Domesday '86 Reloaded (Reloaded)
TL;DR: I built this yesterday.
Back in the mid-1980s my primary (same thing as elementary) school suddenly told us we had to come up with content for a digital encyclopedia of the UK, conceptualised as a successor to William I's audit of his freshly conquered territory carried out exactly 900 years earlier. Yes, like the crowd-sourced Internet utopia envisaged in the mid-2000s, "Web 2.0", in which ordinary people are both the content providers and consumers, and will become empowered, and definitely won't turn into Nazis and storm the citadels of democracy. All the good parts of that somehow travelled back in time to 1985 (Marty). Except it wasn't really grass-roots, it was astro-turf: the BBC conspired with the schools to make it happen, in a top-down patrician Lord Reith type of way.
Even so, to my childhood mind, it's like I'm Ford Prefect doing field research for The Guide and unfortunately I've been stranded on this pathetic little planet for slightly longer than expected and I'm not really from Guildford after all (or indeed ever).
Then a year or so later the project was finished, and it was published on a couple of laser discs (nothing will ever sound more futuristic and cheesy) that could only be interactively explored on some expensive modified hardware. But it was in a way a groundbreaking exercise that seems now like it was made of uncanny magical reverse echoes of trends that would not truly emerge for decades.
Domesday '86 has since become the widely referenced example of digital obsolescence, mainly because to anyone looking to make a Luddite point, the obvious comparison is just so irresistible: the original Domesday book was still readable because paper is forever. This is of course nonsense: paper rots, is scribbled on, gets soggy, burns (okay maybe not both of those at once). Maintaining something in a readable form requires effort and attention, even if that means keeping it in a special room, away from children, floods or flames, touched only by people wearing those fancy white science gloves. Nothing lasts forever unless we lavish care on it. If a thing disappears, it's because no one cared.
And as it turns out, people did care about Domesday '86. Adrian Pearce's heroic efforts produced a recovered, fully digitised dataset (originally the images on the discs were just analogue video frames), which he made available online, but it disappeared on his death in 2008. In any case, the BBC held the copyright and 2011 they spun up a project to give the material a modern (well, 2011) web-based UI. But then they pulled the plug on that site, entrusting the material to the National Archive. Meanwhile a really hardcore authentic preservation/revival Domesday '86 project continues, aiming to emulate the original software and user experience as closely as possible.

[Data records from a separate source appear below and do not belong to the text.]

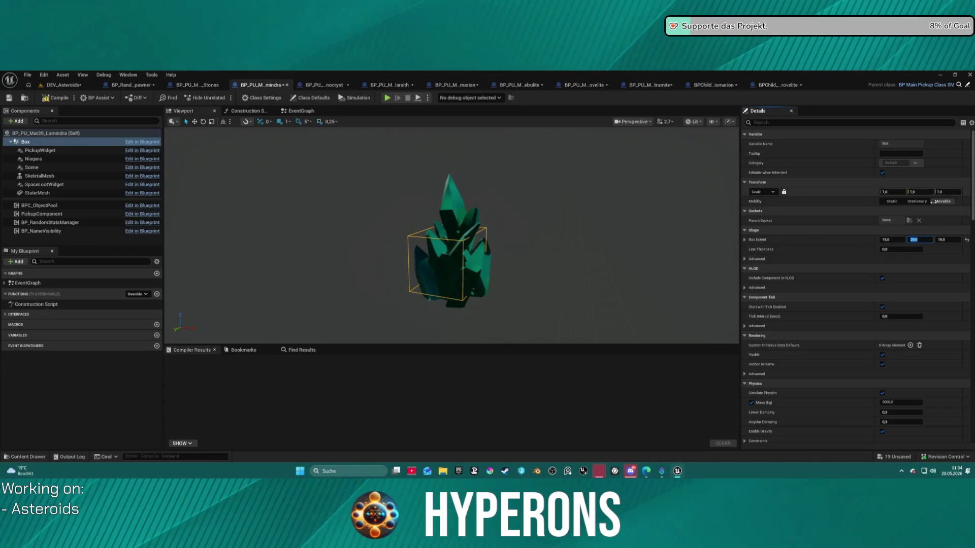
type("0")
key("Return")
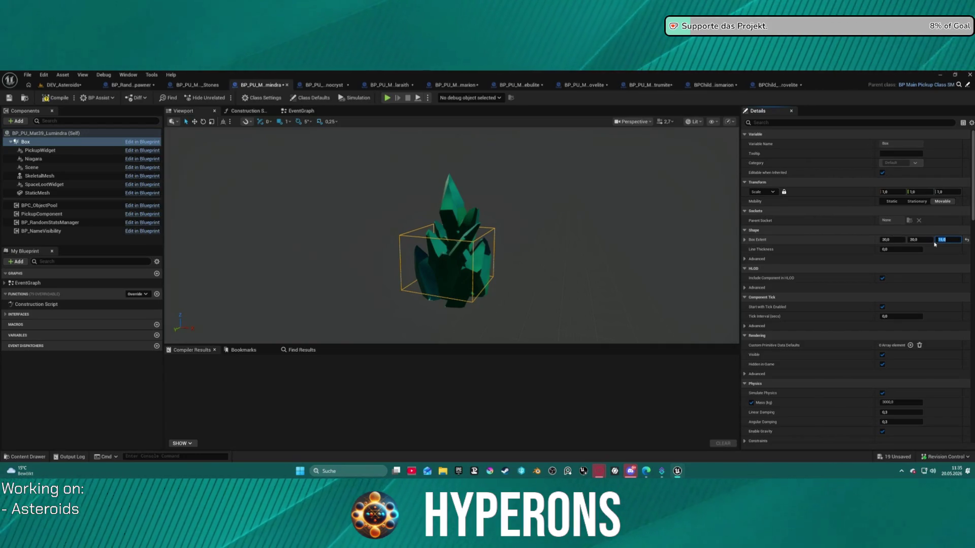
type("30")
key("Return")
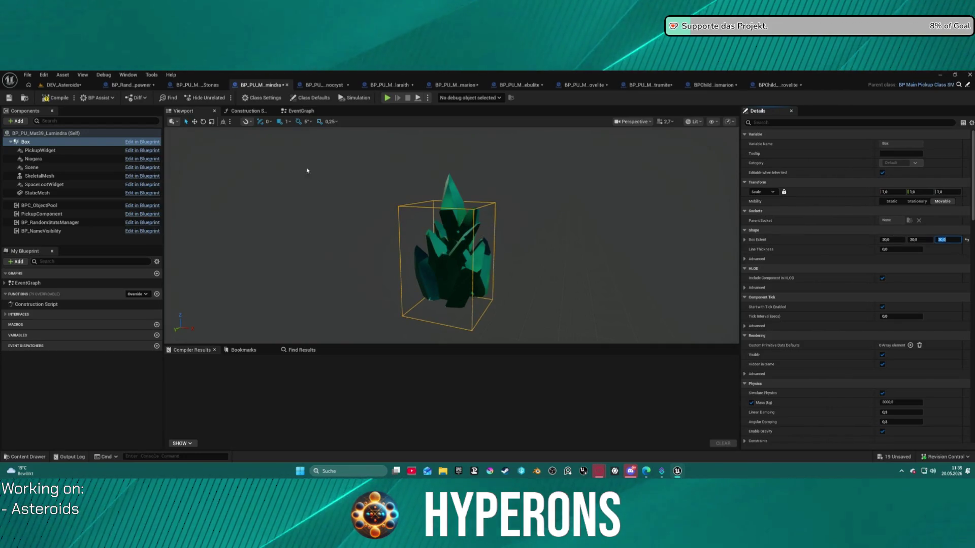
left_click(30, 142)
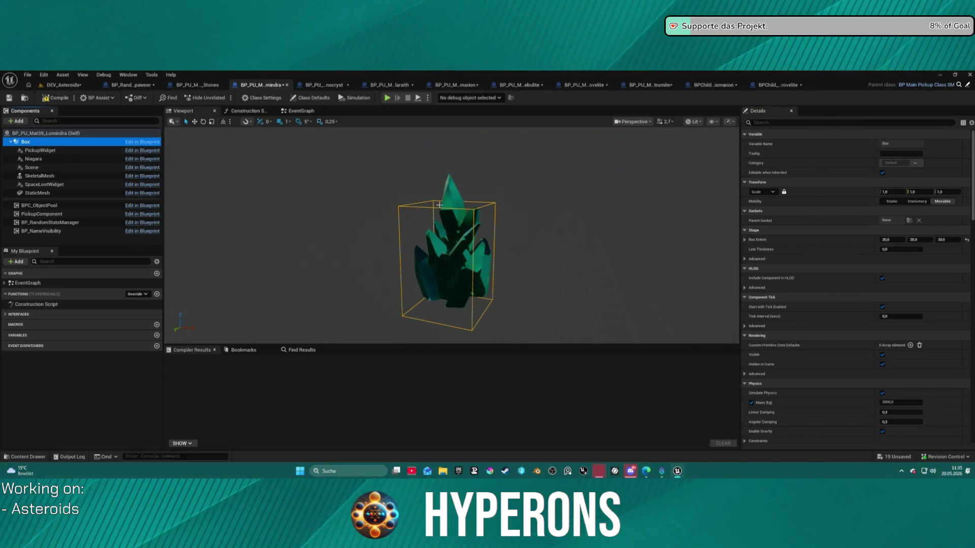
Lower the Lumindra crystal inside the box, compile, and close the blueprint.
left_click(454, 246)
mouse_move(452, 279)
left_mouse_down()
mouse_move(447, 266)
mouse_move(442, 283)
left_mouse_up()
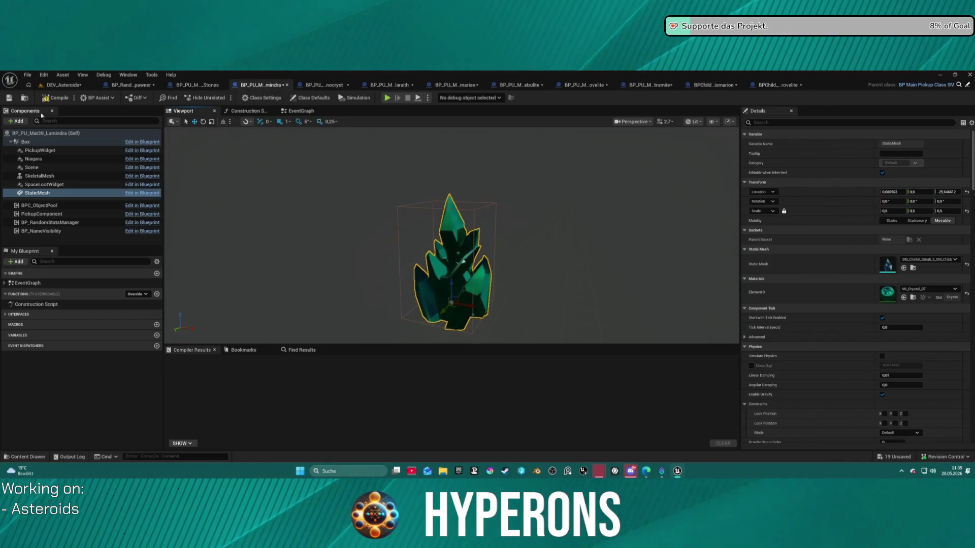
left_click(56, 97)
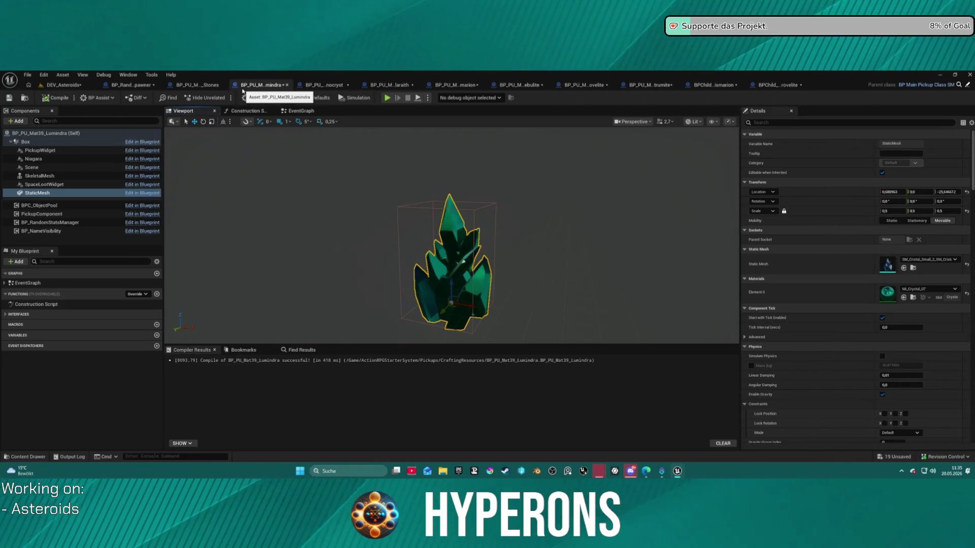
left_click(287, 84)
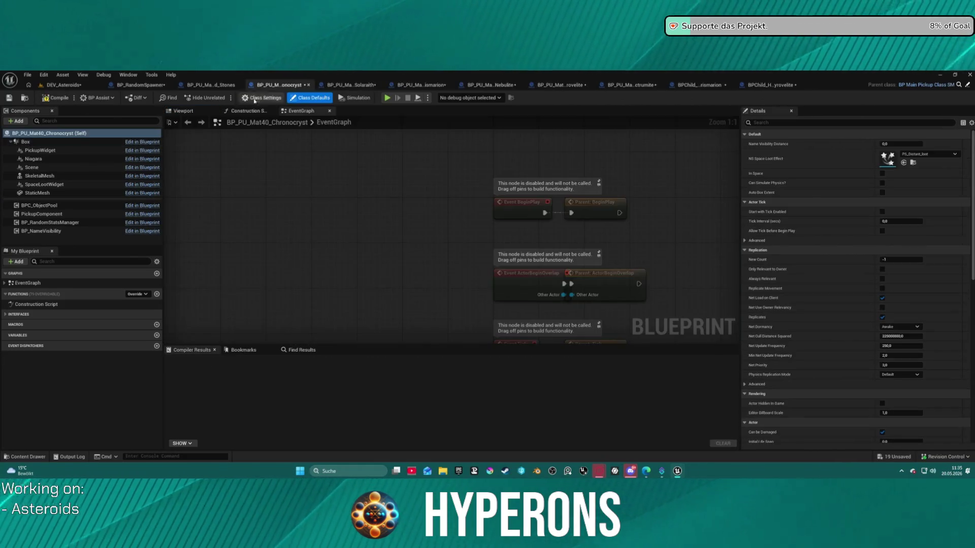
Raise the Chronocryst Box Extent Z to about 26.66.
left_click(97, 142)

So a happy ending? Well, not quite. As many have discovered, when the National Archive made a copy of the BBC's site, they just webcrawled it to make a static mirror, and stuck it online. None of the interactive elements work, except that if you start from a content page for an actual place, you can click links to go North, South, East or West, so it's like a classic text adventure game: tedious and irritating.
It's particularly galling that they also put a running clock's timestamp in the URL of each page as they copied it, e.g.
Right before the original BBC URL there's
20120316094313, and as if to maximise the frustration, this is different across the pages. By the look of it, they backed up that page On March 16th, 2012 at 09:43 and 13 seconds. Why is this bad? Because apart from that stupid timestamp, this is very nearly a deterministic URL. The
GB-348000-534000 tells us the Ordnance Survey map coordinates for the south-west corner of the region covered by that page. But we can't make use of that fact unless we also know the exact time that they backed up that specific page. Ridiculous.
It would be really cool if we could browser a modern map UX (i.e. Google Maps) on which there was layer of rectangles showing where the Domesday '86 project had data, and we could click on them to go to the official archive mirror page for that area. This would combine several advantages over conceivable alternatives:
- Inherent ability to compare today's landscape with The Past.
- No copyright issues: the map UX would only need the URLs of the Domesday archive pages, not any of the actual content.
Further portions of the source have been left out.